Avec le temps, le terme musumé a commencé à désigner les épouses temporaires des marins russes. Avant la guerre de 1904-1905, nos marins s'arrêtaient souvent au Japon, parfois pour une année entière. Pendant ce temps, certains d'entre eux trouvaient des "fiancées" temporaires. Ces relations étaient volontaires et régies par un contrat légal. Les musumé recevaient 15 dollars par mois pour cohabiter, et les marins devaient les habiller, les entretenir et les nourrir.

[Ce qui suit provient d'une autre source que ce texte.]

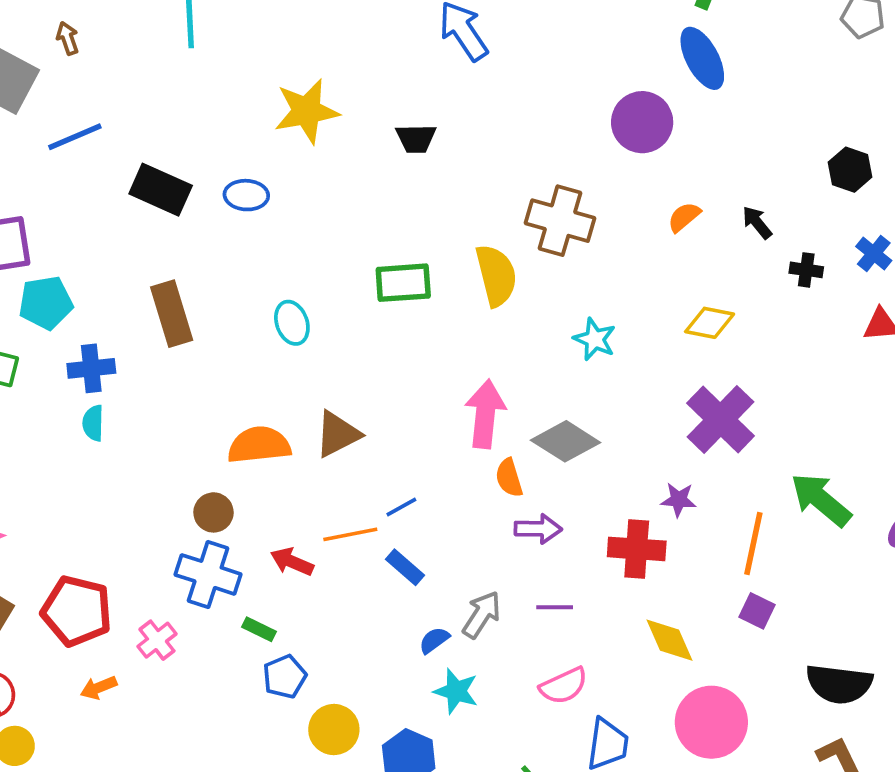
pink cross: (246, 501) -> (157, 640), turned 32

Cependant, les Japonaises refusaient de cuisiner, donc les marins devaient soit apporter de la nourriture du navire, soit emmener les musumé dans des restaurants.
Les musumé prenaient soin de leurs "maris" russes, leur étaient fidèles et essayaient de les soutenir. Cependant, ces relations ne duraient que jusqu'à la fin du contrat. Les Japonaises étaient très jalouses et même un léger flirt avec une autre femme était perçu comme une trahison. Parfois, les musumé devenaient des épouses officielles, et de ces unions naissaient des enfants.

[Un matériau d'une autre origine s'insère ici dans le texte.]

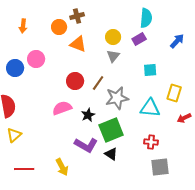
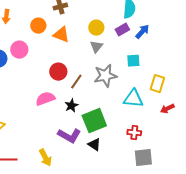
orange circle: (59, 27) -> (38, 26), moved
blue arrow: (177, 41) -> (142, 32), moved
brown line: (98, 83) -> (76, 82), moved
gray star: (117, 98) -> (105, 76), moved

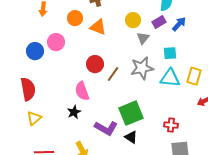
gray triangle: (96, 47) -> (143, 38), moved
pink semicircle: (45, 99) -> (82, 91), turned -90
cyan triangle: (133, 99) -> (170, 78), moved
black star: (71, 106) -> (74, 112), moved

Par exemple, le fils aîné de Mendeleïev, Vladimir, selon les souvenirs de sa sœur Olga, étant midshipman sur le frégate "Mémoire d'Azov", a pris une "épouse temporaire" nommée Taki Hideshima, qui lui a donné une fille. Cependant, après le départ du navire, Mendeleïev ne revint plus. Les relations chaleureuses entre les marins russes et les musumé ont continué jusqu'en 1904, lorsque la guerre russo-japonaise a commencé. Mais c'est déjà une toute autre histoire.